Estou caindo, como se estivesse caindo em Júpiter. Sei que deve haver um fim, mas estou caindo. Quando o chão chegar, quero ter asas para bater asas o suficiente para não morrer, para que essa queda não me mate. Estou descendo em queda livre e, parece-me, há momentos em que caio rápido, como um orgasmo esperado a vida inteira. Às vezes, parece que estou caindo lentamente, como se estivesse curtindo uma doce vingança. Abro os braços e sinto o vento passar por mim. Não consigo brincar de Superman, nem de outra coisa qualquer. Só consigo ser sério, ver as responsabilidades à minha frente descendo comigo, arrastadas por cordas invisíveis. Deveres e preocupações descem como se estivessem acorrentadas ao meu corpo que despenca, indo em direção ao solo, para baixo do solo.

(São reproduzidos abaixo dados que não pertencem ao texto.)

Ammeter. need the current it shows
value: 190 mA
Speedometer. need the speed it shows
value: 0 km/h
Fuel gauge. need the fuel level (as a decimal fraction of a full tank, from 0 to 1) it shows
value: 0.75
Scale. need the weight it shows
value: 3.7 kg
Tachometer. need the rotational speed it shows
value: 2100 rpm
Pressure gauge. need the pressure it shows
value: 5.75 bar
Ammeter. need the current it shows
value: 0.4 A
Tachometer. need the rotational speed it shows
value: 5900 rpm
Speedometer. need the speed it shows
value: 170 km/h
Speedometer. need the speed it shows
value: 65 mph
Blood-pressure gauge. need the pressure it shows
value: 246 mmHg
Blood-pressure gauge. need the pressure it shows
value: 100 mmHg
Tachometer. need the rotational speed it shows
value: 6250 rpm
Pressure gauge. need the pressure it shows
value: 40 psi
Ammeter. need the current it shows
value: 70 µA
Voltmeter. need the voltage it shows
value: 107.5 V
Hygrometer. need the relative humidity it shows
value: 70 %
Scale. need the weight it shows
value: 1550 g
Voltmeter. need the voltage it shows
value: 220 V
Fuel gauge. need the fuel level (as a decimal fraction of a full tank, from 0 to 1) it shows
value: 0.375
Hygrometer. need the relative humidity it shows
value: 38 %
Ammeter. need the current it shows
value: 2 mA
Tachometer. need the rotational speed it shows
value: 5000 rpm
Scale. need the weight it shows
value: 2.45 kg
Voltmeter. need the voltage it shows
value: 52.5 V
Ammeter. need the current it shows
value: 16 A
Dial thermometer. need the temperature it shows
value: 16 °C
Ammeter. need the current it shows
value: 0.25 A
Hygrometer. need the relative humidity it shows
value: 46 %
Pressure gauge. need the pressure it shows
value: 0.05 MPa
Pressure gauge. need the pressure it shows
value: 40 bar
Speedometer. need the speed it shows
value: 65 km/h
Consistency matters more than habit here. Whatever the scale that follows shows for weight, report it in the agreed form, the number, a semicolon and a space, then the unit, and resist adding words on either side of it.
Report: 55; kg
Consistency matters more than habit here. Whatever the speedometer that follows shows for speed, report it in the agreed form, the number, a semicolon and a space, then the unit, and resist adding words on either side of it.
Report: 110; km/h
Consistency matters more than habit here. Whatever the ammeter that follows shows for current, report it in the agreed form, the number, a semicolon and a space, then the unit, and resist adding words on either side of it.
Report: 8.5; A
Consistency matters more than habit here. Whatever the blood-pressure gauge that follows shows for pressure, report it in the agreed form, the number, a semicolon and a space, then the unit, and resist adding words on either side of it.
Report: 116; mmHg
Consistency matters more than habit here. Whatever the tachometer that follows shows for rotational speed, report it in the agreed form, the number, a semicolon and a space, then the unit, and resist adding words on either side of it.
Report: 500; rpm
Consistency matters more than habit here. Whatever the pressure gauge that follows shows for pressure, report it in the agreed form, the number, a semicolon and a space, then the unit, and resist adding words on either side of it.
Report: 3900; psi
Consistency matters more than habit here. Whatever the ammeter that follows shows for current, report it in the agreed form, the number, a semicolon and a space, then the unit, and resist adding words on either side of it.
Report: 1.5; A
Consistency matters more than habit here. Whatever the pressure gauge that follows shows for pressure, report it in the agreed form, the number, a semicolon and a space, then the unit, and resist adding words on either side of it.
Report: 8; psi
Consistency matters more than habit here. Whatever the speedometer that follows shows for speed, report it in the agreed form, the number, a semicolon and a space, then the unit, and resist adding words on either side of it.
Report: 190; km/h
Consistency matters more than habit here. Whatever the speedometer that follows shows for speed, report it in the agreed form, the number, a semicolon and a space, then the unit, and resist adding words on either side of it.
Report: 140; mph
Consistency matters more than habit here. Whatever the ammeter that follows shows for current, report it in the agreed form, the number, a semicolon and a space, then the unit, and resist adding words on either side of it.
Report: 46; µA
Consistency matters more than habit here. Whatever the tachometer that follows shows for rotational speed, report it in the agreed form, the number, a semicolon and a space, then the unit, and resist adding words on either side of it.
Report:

Haverá um momento em que tudo vai acabar, e eu até penso nesse momento. Só não quero atraí-lo para mim agora, já que estou condenado a ir só em direção ao piso. Impostos pesam, crenças religiosas pesam, doutrinas pesam, reverências pesam, viver e morrer pesam. O que é leve? Ter uma esposa, ter um filho, ter um pai, ter uma mãe, ter um animal de estimação. Tudo é ter, não é ser. Sou cristão, isso é o mais importante que me lembro agora. Antes da minha profissão, antes de ser motorista ou piloto, antes de ser amigo de alguém, antes mesmo de qualquer atividade exercida como forma de lazer, de passatempo, lembro que sou cristão. Depois lembro de ser pai e avô... estou caindo.
Existe muita pressão sobre mim. Tudo desce comigo, sobre mim, como uma campa que me acompanha o tempo todo. Ela não me protege, ela me oprime. Uma nuvem se forma lentamente diante de mim, e meus olhos perdem o foco e a nitidez. A queda fica a cada momento mais real. Não consigo me distrair, penso nessa queda horrível. Queria ter asas, porém isso foi negado aos homens. Vou cair até chegar ao fim, e a campa vai cair sobre mim. Essa será a hora do fim.